Я ПИШУ это со спокойной душою. Маленькая Ксюша - теперь она уж, верно, подросла, и дай ей Бог удачи и везения на балетном поприще, если не бросит, -сказала в своем недавнем интервью немецким журналистам, что Анна Павлова и Майя Плисецкая - ее идеал и мечта. Спасибо, Ксюша. Но я стою на своем. Вмешательство президента и Раисы Максимовны в наши балетные дела было вредным и губительным.

И совсем курьез. Переводят мне из немецкой газеты "Бильд" сенсационную заметку. Как спасла директриса Головкина Ксюшу от похищения (совсем "Похищение из сераля"). Вышла из своей славной академии танца и видит: стоит у тротуара машина, а в ней три угрюмых верзилы. Тотчас смекнула Софья Николаевна, что не иначе как три разбойника за Ксюшей охотятся. Смело подошла к злоумышленникам, тревогу забила. Они, ясное дело, наутек. До усеру испугались смельчихи Головкиной. А Головкина - бегом в школу. Прижала к груди Ксюшу, по голове гладит, слезы с трудом сдерживает - я тебя никому не отдам, моя голубка. А тут уж Раиса Максимовна на черном лимузине подоспела. Спасли Ксюшу. Слава Головкиной, многая лета!..

Но многие импресарио были заинтересованы показать западному зрителю работы не одного лишь Григоровича. Тем более что от бесконечного "Спартака" и перелицованного "Лебединого", а чуть позже "Ивана Грозного" у критиков начало сводить скулы. И наш диктатор стал получать со страниц западных газет затрещину за затрещиной (чего стоил лишь один американский заголовок "IVAN IS TERRIBLE": не "Иван Ужасный" (Грозный), а "Иван - ужасен".
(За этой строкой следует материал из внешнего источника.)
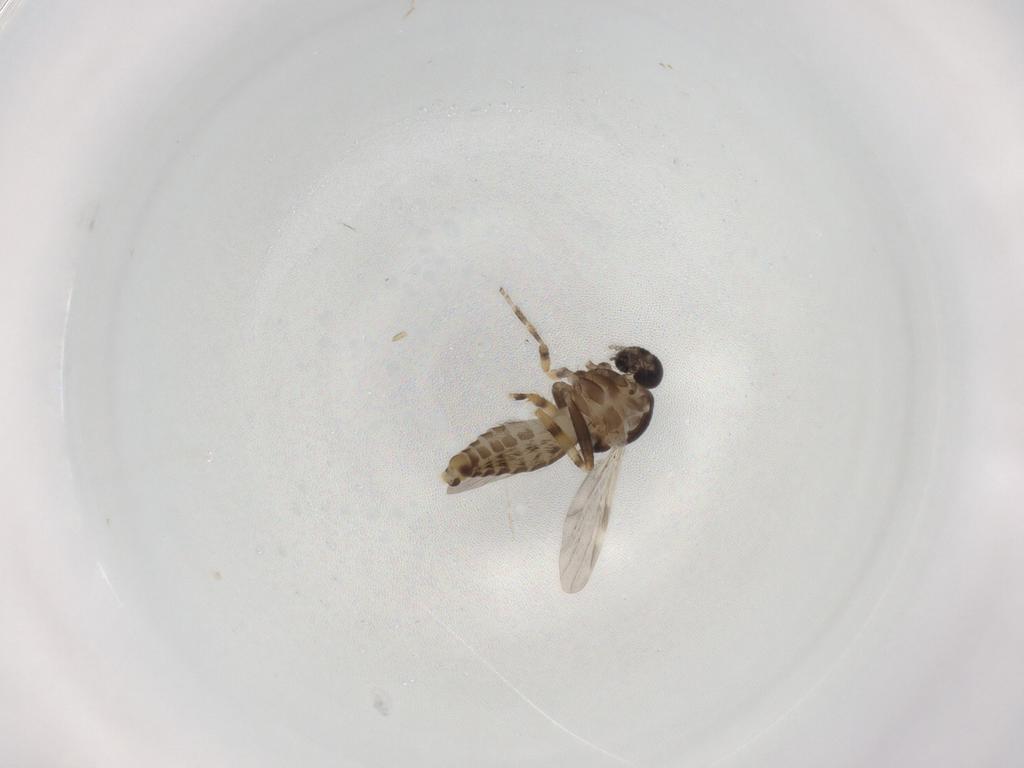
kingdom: Animalia
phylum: Arthropoda
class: Insecta
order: Diptera
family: Ceratopogonidae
Затрещины западной прессы бесили и без того злого Григоровича, и, как и положено диктатору, была усилена с удвоившейся свирепостью экзекуция с балетными инакомыслящими. А это, в самую первую очередь, солисты Васильевских и плисецких балетов. Вот вам и пример. Совсем молодой танцор Виктор Барыкин, приглашенный Васильевым на одну из главных ролей в своем "Икаре", был подвергнут Григоровичем остракизму навсегда. Попав в черный список, Барыкин отныне занимался лишь в чужих, читай: "вражеских" балетах: "Анна Каренина", "Макбет", "Чайка", "Анюта", "Кармен- сюита". Месть обрушилась на головы и балетные карьеры Богатырева (о нем я уже писала), Радченко, Буцковой, Лагунова, Нестеровой...
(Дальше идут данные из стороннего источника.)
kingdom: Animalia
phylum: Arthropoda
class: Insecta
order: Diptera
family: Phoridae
МЕНЯ не оставляет в безразличии судьба Большого балета. Большой - это вся моя жизнь. Вся без остатка. У меня взаправду болит сердце, что власть на театре и в училище забрали себе люди, для которых как раз Власть - самое главное, самое драгоценное, самое прекрасное, что есть на свете. Не творчество, не балет, а - Власть. И держат они ее мертвой, бульдожьей хваткой. Срок этой хваткой власти ох как длинен. Когда пишу, уже тридцатилетие прошло.
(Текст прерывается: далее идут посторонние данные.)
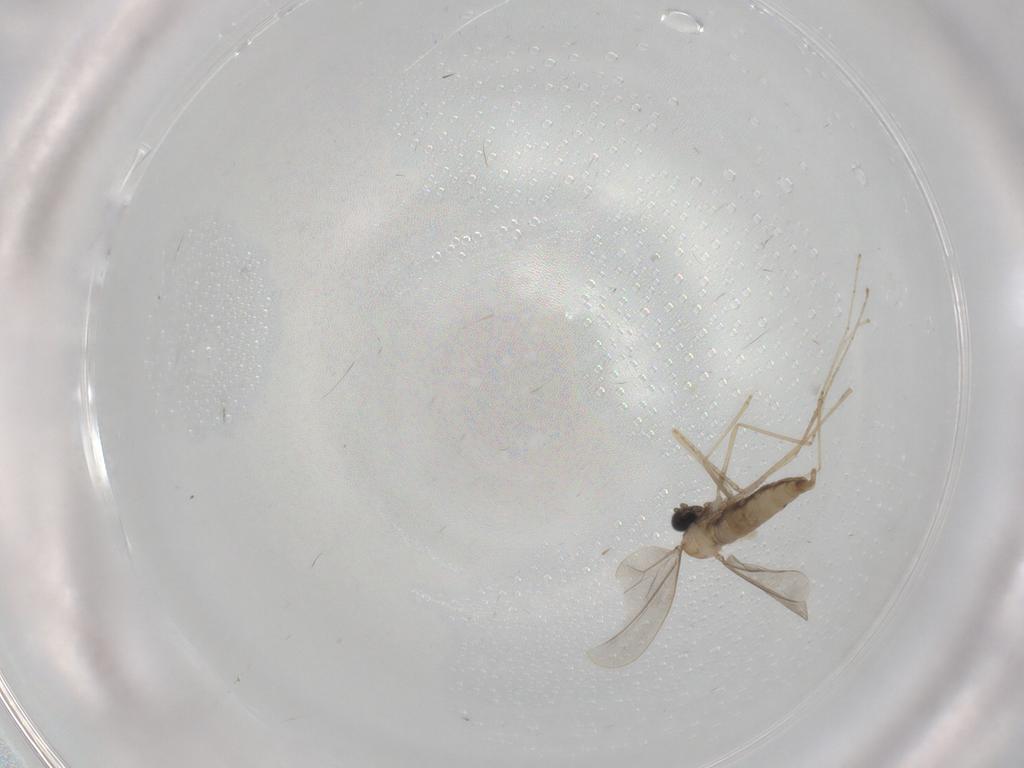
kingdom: Animalia
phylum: Arthropoda
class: Insecta
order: Diptera
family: Cecidomyiidae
После того, как по распоряжению Григоровича (Юрий Николаевич талантливо умел расправляться с недругами чужими руками) комендатура не впустила Лиепу в театр, сославшись на то, что у него просрочен пропуск, Лиепа разрыдался, у него случился сердечный приступ. Это -тренированное, закаленное сердце! Скоро Лиепа умер. Умер от инфаркта. На панихиде несколько ораторов впрямую назвали виновника...

А мне - вовсе не весело, что хороших балерин долго не будет. И я отчетливо вижу, как неправильно поставлены спины, как не работают колени, как затрудняют, а не помогают крутить пируэты несобранные руки. А куда задевались музыкальность, артистизм, стиль? Просто беда. Это не означает, что в школе нет профессиональных педагогов. Это означает, что и в школе - диктатура. Диктатура Головкиной, которой нельзя ни в чем перечить. Головкиной, чей мнимый педагогический дар без удержу воспет и восславлен. Коли в баню с Раисой Максимовной ходит, значит, и впрямь великий педагог...

МЕНЯЮТСЯ времена. Новые приходят начальники. Аи, и у них внуки, да внучки, да внучатые племянницы... Люди ведь. Размножаются. А рецепты дружбы те ж: в баню с Фурцевой, в баню с Раисой Максимовной... Кто следующая попариться? Наина Иосифовна?... И приходят в театр недоученные артисты. И мельчает, и блекнет слава Большого балета. И топчется балет годы на месте.